Sie haben es endlich geschafft, ein wenig Geld für Anlagen zur Seite zu legen? Herzlichen Glückwunsch! Doch bevor Sie nun loslegen und mit Ihrem Kundenbetreuer Ihr Anlegerprofil ermitteln, sollten Sie sich genug Zeit nehmen, um in sich zu gehen und sich Ihrer Mittel, Prioritäten, Ziele und Werte bewusst zu werden. myLIFE unterstützt Sie natürlich dabei, diese ersten und unverzichtbaren Überlegungen anzustellen.

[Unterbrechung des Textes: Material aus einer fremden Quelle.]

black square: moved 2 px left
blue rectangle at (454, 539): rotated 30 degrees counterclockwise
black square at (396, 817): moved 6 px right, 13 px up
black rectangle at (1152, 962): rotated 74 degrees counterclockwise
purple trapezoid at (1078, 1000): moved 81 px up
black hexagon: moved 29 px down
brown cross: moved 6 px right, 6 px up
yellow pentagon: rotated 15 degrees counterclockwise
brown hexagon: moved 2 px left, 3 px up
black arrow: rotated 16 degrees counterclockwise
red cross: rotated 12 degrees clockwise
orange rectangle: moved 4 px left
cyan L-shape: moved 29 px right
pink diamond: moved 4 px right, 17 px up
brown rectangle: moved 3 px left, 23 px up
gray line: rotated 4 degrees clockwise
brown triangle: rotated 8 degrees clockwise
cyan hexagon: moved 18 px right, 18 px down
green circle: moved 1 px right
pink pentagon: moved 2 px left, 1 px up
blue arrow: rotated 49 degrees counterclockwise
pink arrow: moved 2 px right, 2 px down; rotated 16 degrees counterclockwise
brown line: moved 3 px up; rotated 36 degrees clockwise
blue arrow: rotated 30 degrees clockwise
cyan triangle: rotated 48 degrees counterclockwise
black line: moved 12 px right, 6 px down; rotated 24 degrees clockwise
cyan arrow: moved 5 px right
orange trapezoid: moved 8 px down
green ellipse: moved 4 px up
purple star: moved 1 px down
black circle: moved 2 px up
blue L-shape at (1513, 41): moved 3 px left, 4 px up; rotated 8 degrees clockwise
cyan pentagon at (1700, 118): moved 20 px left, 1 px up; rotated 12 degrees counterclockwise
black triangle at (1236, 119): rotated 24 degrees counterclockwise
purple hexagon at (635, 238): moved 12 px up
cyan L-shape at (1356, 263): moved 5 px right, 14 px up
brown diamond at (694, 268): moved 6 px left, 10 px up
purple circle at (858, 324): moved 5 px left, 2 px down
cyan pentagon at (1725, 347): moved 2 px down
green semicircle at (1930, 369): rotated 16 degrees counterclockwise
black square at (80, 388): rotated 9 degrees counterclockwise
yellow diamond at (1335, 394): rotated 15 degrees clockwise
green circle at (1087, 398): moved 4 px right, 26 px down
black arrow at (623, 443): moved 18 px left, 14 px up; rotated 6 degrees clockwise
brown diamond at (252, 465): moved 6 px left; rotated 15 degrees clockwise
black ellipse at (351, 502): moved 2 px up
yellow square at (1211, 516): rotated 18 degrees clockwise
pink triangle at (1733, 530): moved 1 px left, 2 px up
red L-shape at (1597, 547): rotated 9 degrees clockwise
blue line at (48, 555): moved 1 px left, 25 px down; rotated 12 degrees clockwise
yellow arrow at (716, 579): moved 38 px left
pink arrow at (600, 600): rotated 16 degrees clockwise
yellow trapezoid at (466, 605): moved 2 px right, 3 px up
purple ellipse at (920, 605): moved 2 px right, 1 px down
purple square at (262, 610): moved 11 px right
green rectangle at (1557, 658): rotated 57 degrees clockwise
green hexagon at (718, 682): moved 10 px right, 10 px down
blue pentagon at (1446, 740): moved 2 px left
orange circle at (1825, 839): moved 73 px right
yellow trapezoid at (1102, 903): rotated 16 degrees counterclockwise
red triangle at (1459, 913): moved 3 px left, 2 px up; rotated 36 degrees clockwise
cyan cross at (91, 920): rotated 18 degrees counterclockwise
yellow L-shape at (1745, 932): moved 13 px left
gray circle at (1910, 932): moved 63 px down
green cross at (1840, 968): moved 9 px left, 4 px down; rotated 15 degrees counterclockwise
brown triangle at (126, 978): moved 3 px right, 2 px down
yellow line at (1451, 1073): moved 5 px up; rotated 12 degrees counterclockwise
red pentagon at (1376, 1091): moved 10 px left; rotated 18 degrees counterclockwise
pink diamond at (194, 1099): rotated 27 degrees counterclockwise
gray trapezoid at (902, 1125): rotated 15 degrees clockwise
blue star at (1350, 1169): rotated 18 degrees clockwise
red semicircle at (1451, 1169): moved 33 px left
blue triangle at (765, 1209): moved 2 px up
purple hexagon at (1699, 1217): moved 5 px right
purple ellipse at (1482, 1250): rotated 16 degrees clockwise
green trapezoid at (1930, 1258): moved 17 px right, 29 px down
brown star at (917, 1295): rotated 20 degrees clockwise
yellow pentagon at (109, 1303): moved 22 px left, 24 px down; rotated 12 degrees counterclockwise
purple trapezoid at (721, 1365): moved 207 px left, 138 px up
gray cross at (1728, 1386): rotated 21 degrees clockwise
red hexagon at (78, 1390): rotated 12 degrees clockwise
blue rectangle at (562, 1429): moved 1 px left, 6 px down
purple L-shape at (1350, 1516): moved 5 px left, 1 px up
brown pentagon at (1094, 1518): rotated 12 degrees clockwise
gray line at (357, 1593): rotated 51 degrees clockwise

Wir werden in unserem alltäglichen Leben und auch bei wichtigen Anlageentscheidungen fortlaufend von unterschiedlichsten kognitiven Verzerrungen beeinflusst. Sich dieser Tatsache nicht bewusst zu sein, kann scherwiegende Folgen haben, insbesondere wenn Sie Ihr Anlegerprofil ermitteln. Denn wie könnte man ein verlässliches Anlegerprofil erstellen, ohne vorher überprüft zu haben, ob aktuelle Entscheidungen nicht verzerrt sind und tatsächlich den eigenen Präferenzen und dem eigenen Lebensstil entsprechen? Natürlich ist Ihr Kundenbetreuer dafür da, Ihnen bei der Erstellung des besagten Anlegerprofils – das übrigens, wie seit 2018 von der europäischen Richtlinie MiFID II erneut klargestellt, gesetzlich vorgeschrieben ist – die richtigen Fragen zu stellen. Er hilft Ihnen dabei festzulegen, ob Sie im Hinblick auf Anlagen:

  • eher konservativ sind und Finanzanlagen mit defensivem bzw. sicherem Charakter bevorzugen,
  • eher einen ausgewogenen Mittelweg zwischen Risiko und Sicherheit anstreben oder
  • eher spekulativ sind und ein höheres Risiko akzeptieren, um eine potenziell höhere Rendite zu erzielen.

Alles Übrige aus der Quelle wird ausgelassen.